Kepala Kejaksaan Negeri Kepulauan Mentawai, R.A. Yani, menyampaikan bahwa pemusnahan barang bukti merupakan langkah lanjutan dari proses hukum yang telah tuntas. Dalam kegiatan tersebut, sebanyak 60 item barang bukti dari 16 perkara pidana dimusnahkan.
“Perkara yang telah diselesaikan mencakup berbagai tindak pidana, antara lain narkotika, persetubuhan terhadap anak, pencurian dengan pemberatan, penganiayaan, serta kepemilikan senjata api ilegal,” ujarnya.
Barang bukti yang dimusnahkan meliputi narkotika, alat yang digunakan dalam tindak pidana, senjata api ilegal, serta barang lainnya yang telah ditetapkan pengadilan untuk dimusnahkan.
R.A. Yani menegaskan bahwa kegiatan ini bukan sekadar seremonial, melainkan bagian penting dari penegakan hukum yang konsisten, transparan, dan dapat dipertanggungjawabkan.
“Kami memastikan setiap perkara yang telah berkekuatan hukum tetap ditindaklanjuti hingga tuntas, termasuk eksekusi barang bukti.
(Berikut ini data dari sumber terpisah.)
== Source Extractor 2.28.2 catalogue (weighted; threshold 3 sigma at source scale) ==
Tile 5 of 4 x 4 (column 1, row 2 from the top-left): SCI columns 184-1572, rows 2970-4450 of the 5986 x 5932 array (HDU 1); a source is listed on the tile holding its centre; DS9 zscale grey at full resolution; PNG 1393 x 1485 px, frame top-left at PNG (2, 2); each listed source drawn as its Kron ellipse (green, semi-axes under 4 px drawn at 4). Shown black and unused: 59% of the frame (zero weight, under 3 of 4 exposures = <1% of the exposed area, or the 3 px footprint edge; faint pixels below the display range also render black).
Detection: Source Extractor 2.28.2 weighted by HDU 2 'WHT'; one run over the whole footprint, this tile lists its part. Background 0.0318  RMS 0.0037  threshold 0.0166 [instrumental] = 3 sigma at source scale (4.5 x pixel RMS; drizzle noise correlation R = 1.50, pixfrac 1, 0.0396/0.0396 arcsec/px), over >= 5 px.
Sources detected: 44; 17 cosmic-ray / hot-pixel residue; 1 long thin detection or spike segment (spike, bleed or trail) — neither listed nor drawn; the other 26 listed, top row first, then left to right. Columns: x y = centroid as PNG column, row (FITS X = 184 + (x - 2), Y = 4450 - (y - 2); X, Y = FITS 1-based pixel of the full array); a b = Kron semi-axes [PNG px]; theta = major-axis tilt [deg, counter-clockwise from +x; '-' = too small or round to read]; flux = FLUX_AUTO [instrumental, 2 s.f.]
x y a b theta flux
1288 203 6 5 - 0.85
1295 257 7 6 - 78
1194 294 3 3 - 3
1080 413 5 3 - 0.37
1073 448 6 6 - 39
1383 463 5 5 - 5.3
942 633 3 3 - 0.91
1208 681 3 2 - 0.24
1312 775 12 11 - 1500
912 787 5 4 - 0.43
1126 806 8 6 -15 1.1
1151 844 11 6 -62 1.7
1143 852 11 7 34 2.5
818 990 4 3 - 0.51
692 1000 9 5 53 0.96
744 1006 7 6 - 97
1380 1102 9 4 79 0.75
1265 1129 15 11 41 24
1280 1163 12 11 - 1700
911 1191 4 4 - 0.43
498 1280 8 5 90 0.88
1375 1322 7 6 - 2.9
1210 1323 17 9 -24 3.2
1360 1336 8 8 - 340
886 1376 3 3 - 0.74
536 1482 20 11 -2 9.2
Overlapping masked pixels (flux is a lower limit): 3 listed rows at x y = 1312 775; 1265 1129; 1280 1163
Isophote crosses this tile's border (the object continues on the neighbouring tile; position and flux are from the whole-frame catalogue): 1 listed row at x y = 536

Ini adalah bentuk komitmen kami dalam menjaga kepastian hukum,” tegasnya.
Kegiatan tersebut turut dihadiri unsur Forum Koordinasi Pimpinan Daerah (Forkopimda) dan perwakilan instansi terkait sebagai bentuk pengawasan bersama serta penguatan sinergi antar lembaga penegak hukum.
Pemusnahan barang bukti berlangsung tertib dan lancar, sekaligus menjadi pesan tegas kepada masyarakat bahwa setiap pelanggaran hukum akan diproses hingga akhir sesuai ketentuan yang berlaku.(Win).